# [TASK DIRECTIONS]
Of the entries below, return only those lines from the line with "SVE-38, start: Jan 14 -> Jan 15" to the line with "SVE-59: none -> present", exactly, both included.

# [DATASET EXTRACT]
BEGIN
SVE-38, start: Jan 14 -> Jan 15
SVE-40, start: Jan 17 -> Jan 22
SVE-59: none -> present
END
BEGIN
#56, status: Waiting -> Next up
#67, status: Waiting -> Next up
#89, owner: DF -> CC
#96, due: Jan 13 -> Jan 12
END
BEGIN
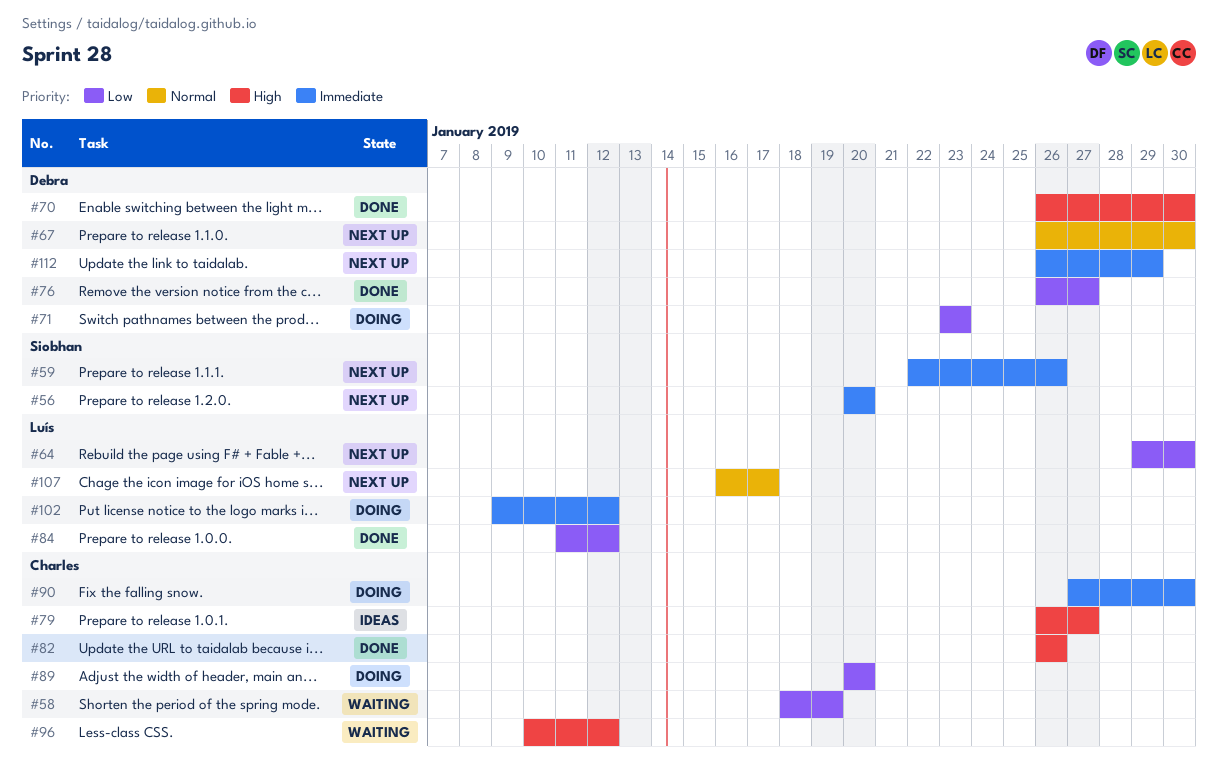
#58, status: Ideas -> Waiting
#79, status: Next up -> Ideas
END
# [SOLUTION TO THIS TASK]
SVE-38, start: Jan 14 -> Jan 15
SVE-40, start: Jan 17 -> Jan 22
SVE-59: none -> present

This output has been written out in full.